This article attempts to put into words what is a dynamic, macro market theory that deals with what is the single most important global economic driver and determinant: the influence of central banks, and whom has influence over this influence.
This is not by any means considered conventional analysis, and this does not produce directly actionable trades, but it is something every market participant should explore on her/his own.
For some background, I highly recommend viewing the following documentary. It is a bit slow and dry. Yet, the underlying message of the story is a worthy one.
Systematically, central banks across the world are being removed from government oversight and brought into the fold of the IMF, an organization that has capitalized on each sovereign financial crises since WWII and is actively centralizing power over the global financial system.
While I will let you draw your own conclusions, all I will say is that there are clearly conclusions to be drawn.
What does this have to do with stocks, bonds, crypto assets, and other investment holdings? After all, we are here to make money in the markets, are we not?
Financial crisis is the only catalyst that can be used to change a system. Undoubtedly, our system needs to be changed. Therefore, logic tells us we are due for a crisis. It is really that simple.
Timing on the other hand is where things get very complex.
Crisis accounted for, before we reach that point, it seems to me that those in power and those who’ve benefited most from the current system’s structure will look to harvest as much profit as they can from this dying system which they have harvested so much from already.
Extrapolate the non-linear behavior of the chart below through to today and the trend clear. So clear, in fact, it only brings one word to mind: unsustainable.
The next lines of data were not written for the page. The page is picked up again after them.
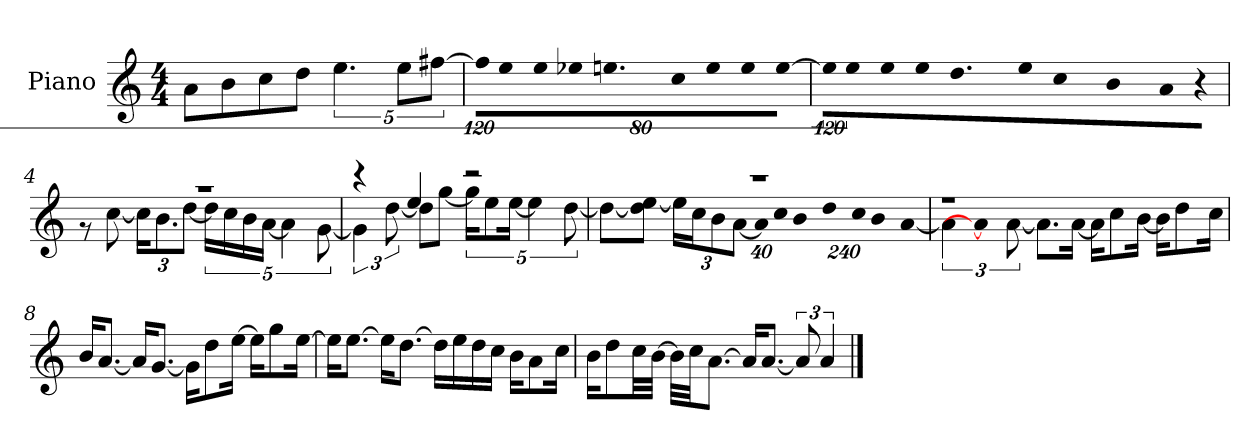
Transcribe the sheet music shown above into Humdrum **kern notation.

**kern
*part1
*staff1
*I"Piano
*I'P-no
*clefG2
*k[]
*M4/4
*MM90
=1
8a\L
8b\
8cc\
8dd\J
5.ee\
10ee\L
[10ff#X\J
=2
*Xbrackettup
!LO:N:vis=16
1920%107ff#\KL]
!LO:N:vis=8
640%71ee\
!LO:N:vis=8
640%71ee\
!LO:N:vis=8
640%71ee-X\
9.een\
!LO:N:vis=8
640%71cc\
!LO:N:vis=8
640%71ee\
!LO:N:vis=8
640%71ee\
!LO:N:vis=8
[640%71ee\J
=3
*brackettup
!LO:N:vis=16
1920%107ee\KL]
!LO:N:vis=8
640%71ee\
!LO:N:vis=8
640%71ee\
!LO:N:vis=8
640%71ee\
9.dd\
!LO:N:vis=8
640%71ee\
!LO:N:vis=16
1920%107cc\L
!LO:N:vis=16
1920%107b\J
!LO:N:vis=8
640%71a\J
!LO:N:vis=8
640%71r
!!LO:LB:g=z
=4
*^
1r	8r
.	[8cc\
*	*Xbrackettup
.	24cc\KL]
.	12.b\
.	[12dd\J
*	*brackettup
.	20dd\LL]
.	20cc\
.	20b\
.	[20a\JJ
.	5a\]
.	[10g\
=5	=5
4r	6g\]
.	[12dd\
4ee/	8dd\L]
.	[8gg\J
2r	20gg\KL]
.	10ee\
.	[20ee\Jk
.	5ee\]
.	[10dd\
=6	=6
1r	8dd\L_
.	8dd\] [8ee\J
*	*Xbrackettup
.	24ee\LL]
.	24cc\J
.	12b\
.	[12a\J
!	!LO:N:vis=32
.	640%23a\KLL]
!	!LO:N:vis=16
.	1920%137cc\
!	!LO:N:vis=32
.	640%23b\JK
!	!LO:N:vis=8
.	960%137dd\
!	!LO:N:vis=16
.	1920%137cc\L
!	!LO:N:vis=32
.	640%23b\K
.	[384%41a\J
!!LO:LB:g=z	!!
=7	=7
*	*brackettup
1r	6a\]
.	1920a\_
.	[12a\
.	8.a\L]
.	[16a\Jk
.	16a\KL]
.	8cc\
.	[16b\Jk
.	16b\KL]
.	8dd\
.	16cc\Jk
1920ryy	.
*v	*v
=8
16b/KL
[8.a/J
16a/KL]
[8.g/J
16g\KL]
8dd\
[16ee\Jk
16ee\KL]
8gg\
[16ee\Jk
=9
16ee\KL]
[8.ee\J
16ee\KL]
[8.dd\J
16dd\LL]
16ee\
16dd\
16cc\JJ
16b\KL
8a\
16cc\Jk
!!LO:LB:g=z
=10
16b\KL
8dd\
32cc\LL
[32b\JJJ
32b\LLL]
32cc\JJ
[8.a\J
16a/KL]
[8.a/J
12a/]
6a/
==
*-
Ask yourself the following:
If you were profiting from a specific system, and found out this system was in danger of ending in the near future, would you not try and harvest as much profit before it ultimately collapsed? Of course you would, it’s only natural.
This is why I suspect the melt up in crypto assets, specifically, will be one of the most rapid, maniacal bubbles to ever take place.
Put simply, markets are growing aware of how much phony money currently exists in our system thanks to the unprecedented central bank-led stimulation efforts.
These efforts to artificially bolster the global economy were done primarily to achieve one goal: maintain asset values to keep society complacent. When asset values are going up, the masses believe they are solvent and/or rich on paper, and, as a result, let the government and corporate sector continue doing whatever they please.
Behind the curtain, all the governments and central banks have done is pump the system with debt beginning withe the public bond market. Naturally, this debt cascades down into the credit systems supporting debt loads in corporate bonds, in equities, private equity, real estate, you name it.
There is simply too large a supply of injected credit into our system from the central banks under the guise of stimulation, that before the system corrects all that money will be trying to outbid itself in whatever market aligns best with the classic narrative of “this time it is different”.
Seeing that the FAANGS have soared, it seems apparent that the high-tech market for investment is saturated, and therefore, unattractive. In other words, the high-tech narrative has already been played or is nearing its final innings.
Recent social/political backlash against these tech titans lends credence to the argument that the bull market for FAANGS is nearing its end, if it is not already over.
The crypto asset narrative hit the mainstream scene in one of the most ridiculous times in financial history, and nearly nobody had an allocation to it; this dynamic has changed in recent months, but still has a lot of room to run. Increasing relative amounts of this phony money is set to flow into crypto assets at increasing velocities.
There is a lot of money left to be made in pursuit of this trend. Yet, it seems apparent to me that eventually the amount of marginal buyers will dwindle and this market will turn into a selling frenzy. While I encourage everyone to refrain from trying to get too cute with trading this mega trend, I will say that it is time you understand the game you are playing and how best to maximize your score.
In short, if you do not yet have a crypto asset allocation, you should begin thinking about building one.
Before we reach the ultimate turning crisis point in our globalized, economic system I see a blow off top valuation bubble taking place so that those reaping the largest reward from the current economic and financial system’s structure can make a last ditch effort to reap as much real-wealth as they can from a system that will be forced into change.
It’s worth mentioning that the system will be forced to change because the masses will demand it, and it is very likely the masses will suffer the most from the crisis that serves as the catalyst for this change. Affording oneself the ability to avoid being grouped into this suffering masses while also understanding how and why certain things come to light is the name of the game.
Considering the valuations of other rich;y-valued asset classes, I see crypto assets extremely well-positioned to benefit from a “globalist elite” plan to make one last cash grab to get them through the coming tough times.
Soon thereafter, I anticipate profits to be pulled from crypto asset markets and re-allocated towards treasury bills, commodities, precious metals, energy, agriculture, and other physical goods that always maintain their relative value throughout good times and bad.
“The only thing we learn from history is that we learn nothing from history.” — Friedrich Hegel
DISCLAIMER : This content is for informational, educational and research purposes only. This post is not to be taken as personalized investment advice.